Architecture

A house of stone

Una casa di pietra

A house of stone in Palermo is an almost single-material residence. Antonio Iraci wanted to explore virtually every possibility that natural stone can give in the exterior walls, in the walls’ backgrounds, in individual, minimal details. A new manifesto of the use of authentic materials.

By Giorgio Tartaro

Antonio Iraci doesn’t necessarily fall in love with a material. As I know him, he often falls in love with the compositional and performing possibilities, even beyond the limits at times, that a single material can give. Every modern demiurge model, wood, metal, concrete, and stone were sourced based on the project’s need with unexpected and surprising results.
Also playing with different declinations and shapes but avoiding camouflage.
The material is revealed only as one approaches it, but do not mistake it with something else.
I often discuss with those who consider the architecture of Iraci as daughters of the same sign. This sign is a clear translation from the project into the modern, the contemporary. These two terms are certainly not discordant, but one refers to the style and the other to a continuous improvement given by the new processing possibilities.

Antonio draws everything and while he does, he surprises himself and others.
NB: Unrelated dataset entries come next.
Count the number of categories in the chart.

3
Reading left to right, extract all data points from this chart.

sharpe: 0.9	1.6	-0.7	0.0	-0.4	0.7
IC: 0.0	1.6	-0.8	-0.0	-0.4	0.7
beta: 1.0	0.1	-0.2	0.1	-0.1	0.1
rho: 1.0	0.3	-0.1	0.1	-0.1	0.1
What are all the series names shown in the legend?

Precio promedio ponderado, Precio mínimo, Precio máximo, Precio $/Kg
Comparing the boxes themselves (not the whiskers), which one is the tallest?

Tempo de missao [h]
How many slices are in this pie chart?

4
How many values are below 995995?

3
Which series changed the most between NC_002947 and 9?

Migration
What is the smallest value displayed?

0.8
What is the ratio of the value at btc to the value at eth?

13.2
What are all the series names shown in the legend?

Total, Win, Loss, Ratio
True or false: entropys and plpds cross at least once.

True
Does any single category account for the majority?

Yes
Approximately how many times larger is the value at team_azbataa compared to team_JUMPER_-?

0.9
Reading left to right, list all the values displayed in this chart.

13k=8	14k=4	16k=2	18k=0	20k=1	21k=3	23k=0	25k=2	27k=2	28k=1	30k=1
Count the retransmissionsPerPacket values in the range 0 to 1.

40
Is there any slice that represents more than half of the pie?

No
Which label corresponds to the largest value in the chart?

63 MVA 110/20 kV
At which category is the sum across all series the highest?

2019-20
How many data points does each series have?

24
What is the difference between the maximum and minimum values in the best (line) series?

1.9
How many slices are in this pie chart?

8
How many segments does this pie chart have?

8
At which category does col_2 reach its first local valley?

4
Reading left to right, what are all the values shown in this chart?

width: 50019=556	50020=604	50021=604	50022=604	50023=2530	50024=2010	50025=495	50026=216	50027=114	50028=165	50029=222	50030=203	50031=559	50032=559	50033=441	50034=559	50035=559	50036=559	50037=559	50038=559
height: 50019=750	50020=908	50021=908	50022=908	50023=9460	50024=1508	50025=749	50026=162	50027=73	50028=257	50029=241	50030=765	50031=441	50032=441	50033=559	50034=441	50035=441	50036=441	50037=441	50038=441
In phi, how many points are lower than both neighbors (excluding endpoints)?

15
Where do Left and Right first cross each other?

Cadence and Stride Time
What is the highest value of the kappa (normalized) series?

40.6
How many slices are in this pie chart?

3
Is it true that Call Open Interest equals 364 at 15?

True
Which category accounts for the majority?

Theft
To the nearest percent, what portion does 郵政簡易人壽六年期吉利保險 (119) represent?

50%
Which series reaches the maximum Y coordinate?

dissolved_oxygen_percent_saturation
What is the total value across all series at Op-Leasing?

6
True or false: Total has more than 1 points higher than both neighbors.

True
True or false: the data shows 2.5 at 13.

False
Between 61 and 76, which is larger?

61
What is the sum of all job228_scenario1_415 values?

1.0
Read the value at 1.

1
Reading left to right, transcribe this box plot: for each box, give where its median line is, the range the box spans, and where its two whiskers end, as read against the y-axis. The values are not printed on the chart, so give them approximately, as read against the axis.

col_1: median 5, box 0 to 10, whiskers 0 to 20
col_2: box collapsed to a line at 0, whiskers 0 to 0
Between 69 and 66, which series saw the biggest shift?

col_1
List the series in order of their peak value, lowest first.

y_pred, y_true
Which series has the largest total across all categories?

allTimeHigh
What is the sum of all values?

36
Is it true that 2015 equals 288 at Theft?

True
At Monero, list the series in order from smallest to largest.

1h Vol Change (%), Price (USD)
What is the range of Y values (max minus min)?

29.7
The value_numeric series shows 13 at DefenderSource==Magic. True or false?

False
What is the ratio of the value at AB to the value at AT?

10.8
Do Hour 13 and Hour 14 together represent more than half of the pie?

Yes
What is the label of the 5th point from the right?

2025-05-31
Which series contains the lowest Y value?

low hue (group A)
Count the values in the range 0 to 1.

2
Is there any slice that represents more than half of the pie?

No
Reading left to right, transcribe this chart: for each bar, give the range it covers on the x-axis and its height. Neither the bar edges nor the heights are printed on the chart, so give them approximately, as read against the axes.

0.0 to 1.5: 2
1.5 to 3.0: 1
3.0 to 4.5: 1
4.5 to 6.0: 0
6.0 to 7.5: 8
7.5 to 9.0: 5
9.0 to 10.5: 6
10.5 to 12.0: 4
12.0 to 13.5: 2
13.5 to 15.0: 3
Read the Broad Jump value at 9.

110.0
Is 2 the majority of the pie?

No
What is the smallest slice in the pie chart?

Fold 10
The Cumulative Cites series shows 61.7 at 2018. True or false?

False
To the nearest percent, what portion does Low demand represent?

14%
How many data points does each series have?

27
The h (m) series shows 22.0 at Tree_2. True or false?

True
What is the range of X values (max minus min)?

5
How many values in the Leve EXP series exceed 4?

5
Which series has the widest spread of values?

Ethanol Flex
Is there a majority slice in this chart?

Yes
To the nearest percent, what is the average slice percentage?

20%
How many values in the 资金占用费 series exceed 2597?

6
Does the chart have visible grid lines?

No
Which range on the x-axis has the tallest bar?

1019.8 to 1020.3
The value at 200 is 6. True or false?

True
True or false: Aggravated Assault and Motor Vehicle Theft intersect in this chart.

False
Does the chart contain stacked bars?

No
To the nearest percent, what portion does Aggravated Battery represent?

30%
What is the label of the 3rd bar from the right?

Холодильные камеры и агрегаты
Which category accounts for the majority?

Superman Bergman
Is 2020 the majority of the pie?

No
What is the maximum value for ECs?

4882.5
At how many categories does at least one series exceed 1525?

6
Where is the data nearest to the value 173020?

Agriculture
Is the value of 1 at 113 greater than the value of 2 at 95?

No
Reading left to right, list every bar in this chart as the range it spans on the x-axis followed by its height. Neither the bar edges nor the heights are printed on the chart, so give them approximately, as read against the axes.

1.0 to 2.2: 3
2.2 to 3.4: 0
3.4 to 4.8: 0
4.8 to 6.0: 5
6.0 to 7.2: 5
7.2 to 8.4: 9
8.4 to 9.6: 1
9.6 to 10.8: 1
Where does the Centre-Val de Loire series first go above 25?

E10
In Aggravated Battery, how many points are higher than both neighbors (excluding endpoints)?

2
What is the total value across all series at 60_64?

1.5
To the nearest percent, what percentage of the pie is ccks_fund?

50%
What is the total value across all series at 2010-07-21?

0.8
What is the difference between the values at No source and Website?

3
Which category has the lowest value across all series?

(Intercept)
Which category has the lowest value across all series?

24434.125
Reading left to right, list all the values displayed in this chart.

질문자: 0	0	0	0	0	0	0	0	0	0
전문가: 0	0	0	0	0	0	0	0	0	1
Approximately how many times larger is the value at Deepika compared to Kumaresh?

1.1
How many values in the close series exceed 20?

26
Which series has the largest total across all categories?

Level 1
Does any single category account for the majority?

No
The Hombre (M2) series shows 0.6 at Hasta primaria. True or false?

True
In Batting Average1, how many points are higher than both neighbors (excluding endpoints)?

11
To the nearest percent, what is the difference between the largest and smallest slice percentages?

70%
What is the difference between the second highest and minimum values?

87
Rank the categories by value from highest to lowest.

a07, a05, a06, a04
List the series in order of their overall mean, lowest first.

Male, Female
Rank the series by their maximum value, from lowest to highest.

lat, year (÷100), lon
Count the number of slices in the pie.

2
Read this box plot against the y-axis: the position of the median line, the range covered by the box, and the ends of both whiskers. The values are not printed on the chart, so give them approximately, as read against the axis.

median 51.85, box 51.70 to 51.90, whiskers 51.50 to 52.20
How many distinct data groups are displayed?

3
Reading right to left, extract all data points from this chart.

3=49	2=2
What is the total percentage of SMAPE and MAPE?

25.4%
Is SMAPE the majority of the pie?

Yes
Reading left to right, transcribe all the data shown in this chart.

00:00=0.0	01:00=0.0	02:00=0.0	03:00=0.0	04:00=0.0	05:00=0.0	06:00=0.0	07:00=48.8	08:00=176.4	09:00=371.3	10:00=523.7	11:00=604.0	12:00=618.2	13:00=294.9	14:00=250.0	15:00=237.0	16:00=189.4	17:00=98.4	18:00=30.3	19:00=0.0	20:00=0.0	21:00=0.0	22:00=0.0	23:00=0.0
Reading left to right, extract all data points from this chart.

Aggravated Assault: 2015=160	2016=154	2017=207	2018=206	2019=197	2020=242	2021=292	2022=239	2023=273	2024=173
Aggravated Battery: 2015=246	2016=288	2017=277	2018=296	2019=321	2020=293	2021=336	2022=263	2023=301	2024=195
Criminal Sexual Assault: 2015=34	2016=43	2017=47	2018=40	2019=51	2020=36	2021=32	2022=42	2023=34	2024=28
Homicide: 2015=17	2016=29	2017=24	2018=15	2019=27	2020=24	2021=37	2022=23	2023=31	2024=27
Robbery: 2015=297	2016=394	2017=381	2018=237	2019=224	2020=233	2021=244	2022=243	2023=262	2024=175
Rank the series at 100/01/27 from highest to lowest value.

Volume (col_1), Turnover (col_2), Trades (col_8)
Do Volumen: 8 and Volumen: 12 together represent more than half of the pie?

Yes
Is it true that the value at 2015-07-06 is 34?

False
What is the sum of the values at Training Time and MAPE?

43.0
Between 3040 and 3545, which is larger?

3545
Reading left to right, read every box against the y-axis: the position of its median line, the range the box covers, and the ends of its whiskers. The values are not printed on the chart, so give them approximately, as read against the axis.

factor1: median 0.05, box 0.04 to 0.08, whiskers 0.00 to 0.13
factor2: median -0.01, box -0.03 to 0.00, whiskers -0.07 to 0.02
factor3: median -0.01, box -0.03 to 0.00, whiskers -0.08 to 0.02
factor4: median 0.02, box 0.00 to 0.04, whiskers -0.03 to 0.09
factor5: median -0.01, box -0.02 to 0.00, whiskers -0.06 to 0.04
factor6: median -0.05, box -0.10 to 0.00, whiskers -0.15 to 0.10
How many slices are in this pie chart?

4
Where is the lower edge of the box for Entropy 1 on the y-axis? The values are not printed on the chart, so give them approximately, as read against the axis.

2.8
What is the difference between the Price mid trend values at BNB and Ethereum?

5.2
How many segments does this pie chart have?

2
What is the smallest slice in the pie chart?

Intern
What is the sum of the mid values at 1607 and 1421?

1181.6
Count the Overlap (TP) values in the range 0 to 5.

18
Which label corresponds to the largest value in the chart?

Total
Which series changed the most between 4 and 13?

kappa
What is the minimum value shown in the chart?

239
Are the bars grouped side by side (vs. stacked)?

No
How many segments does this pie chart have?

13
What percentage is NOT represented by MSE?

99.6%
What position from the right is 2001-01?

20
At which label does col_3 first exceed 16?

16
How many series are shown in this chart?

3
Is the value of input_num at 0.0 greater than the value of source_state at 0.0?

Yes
A house of stone in Palermo is a project within a compact residential complex. The complex’s total area is 2500 square meters, while the floorplan of the Villa has a strong development on the ground floor with 300 square meters and the first floor with 60 square meters.
Therefore, the ground floor of the Villa has a privileged and integral relationship with the entire residential complex. The Villa extends and interfaces with the external environment, while the first floor houses a private studio with generous outdoor space.
The stone house is “geolocalized” in the sense that the primary material used is the stone billiemi, a stone typical from the chain of the Mountains of Palermo and a reference that is strongly wanted and sought after.
The structure is completely covered with stone both on the floor and on the walls, ceilings, and some furniture; the only contrast is the presence of wood in a longitudinal septum that crosses the internal/ external Villa and the winding staircase made with a single block of white Corian.
Outside, the pool is covered in billiemi stone and is made with an overflow of water.

As it often happens with Iraci’s projects, it is the architectural text that speak above all else. Defined as a real manifesto, this Palermo project. We must refer to the great Mies and his lectures barriers, stone surfaces, glass, water surfaces and other elements that Iraci brings in his projects by exchanging them.